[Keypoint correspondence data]
_ _ _

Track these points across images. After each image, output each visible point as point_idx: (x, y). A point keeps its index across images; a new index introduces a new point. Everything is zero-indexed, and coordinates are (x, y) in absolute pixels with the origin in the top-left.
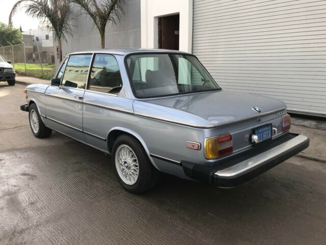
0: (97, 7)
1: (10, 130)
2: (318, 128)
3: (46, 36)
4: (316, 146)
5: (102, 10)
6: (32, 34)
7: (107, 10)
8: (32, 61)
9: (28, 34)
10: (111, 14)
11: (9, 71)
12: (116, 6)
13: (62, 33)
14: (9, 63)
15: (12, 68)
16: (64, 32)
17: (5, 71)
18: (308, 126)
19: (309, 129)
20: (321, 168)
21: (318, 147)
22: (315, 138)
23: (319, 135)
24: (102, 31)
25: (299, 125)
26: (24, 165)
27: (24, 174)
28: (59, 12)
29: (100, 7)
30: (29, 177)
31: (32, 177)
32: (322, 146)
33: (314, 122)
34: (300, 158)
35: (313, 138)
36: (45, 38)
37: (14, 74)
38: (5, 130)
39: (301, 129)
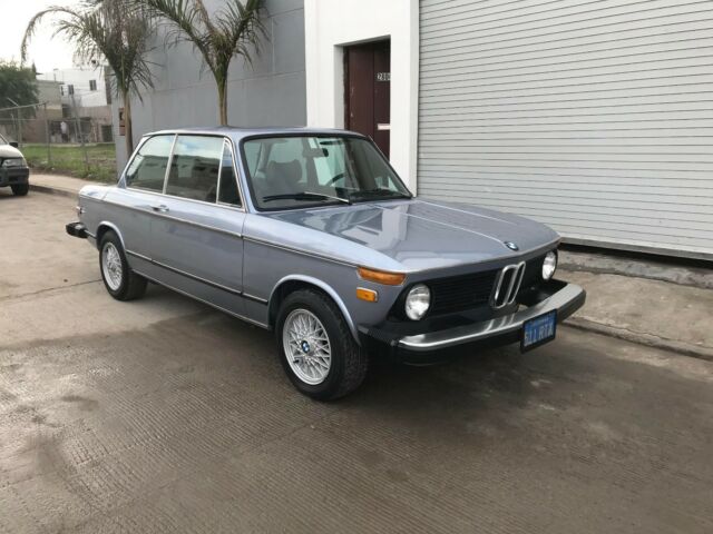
0: (209, 26)
1: (28, 297)
2: (695, 285)
3: (91, 82)
4: (694, 324)
5: (220, 31)
6: (59, 80)
7: (230, 30)
8: (60, 137)
9: (52, 79)
10: (240, 40)
11: (14, 164)
12: (250, 23)
13: (131, 80)
14: (15, 145)
15: (20, 158)
16: (134, 78)
17: (5, 164)
18: (674, 279)
19: (675, 286)
20: (706, 372)
21: (698, 325)
22: (690, 306)
23: (698, 299)
24: (222, 76)
25: (655, 279)
26: (68, 377)
27: (70, 399)
28: (124, 35)
29: (215, 25)
30: (81, 403)
31: (88, 404)
32: (705, 324)
33: (685, 270)
34: (661, 351)
35: (686, 307)
36: (89, 88)
37: (27, 171)
38: (17, 297)
39: (658, 286)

_ _ _

* TASK STATEMENT
Give back exactly the lines above, from the line containing "10: (111, 14)" through the line containing "33: (314, 122)", with both end lines and nothing more.

* RESULT BELOW
10: (111, 14)
11: (9, 71)
12: (116, 6)
13: (62, 33)
14: (9, 63)
15: (12, 68)
16: (64, 32)
17: (5, 71)
18: (308, 126)
19: (309, 129)
20: (321, 168)
21: (318, 147)
22: (315, 138)
23: (319, 135)
24: (102, 31)
25: (299, 125)
26: (24, 165)
27: (24, 174)
28: (59, 12)
29: (100, 7)
30: (29, 177)
31: (32, 177)
32: (322, 146)
33: (314, 122)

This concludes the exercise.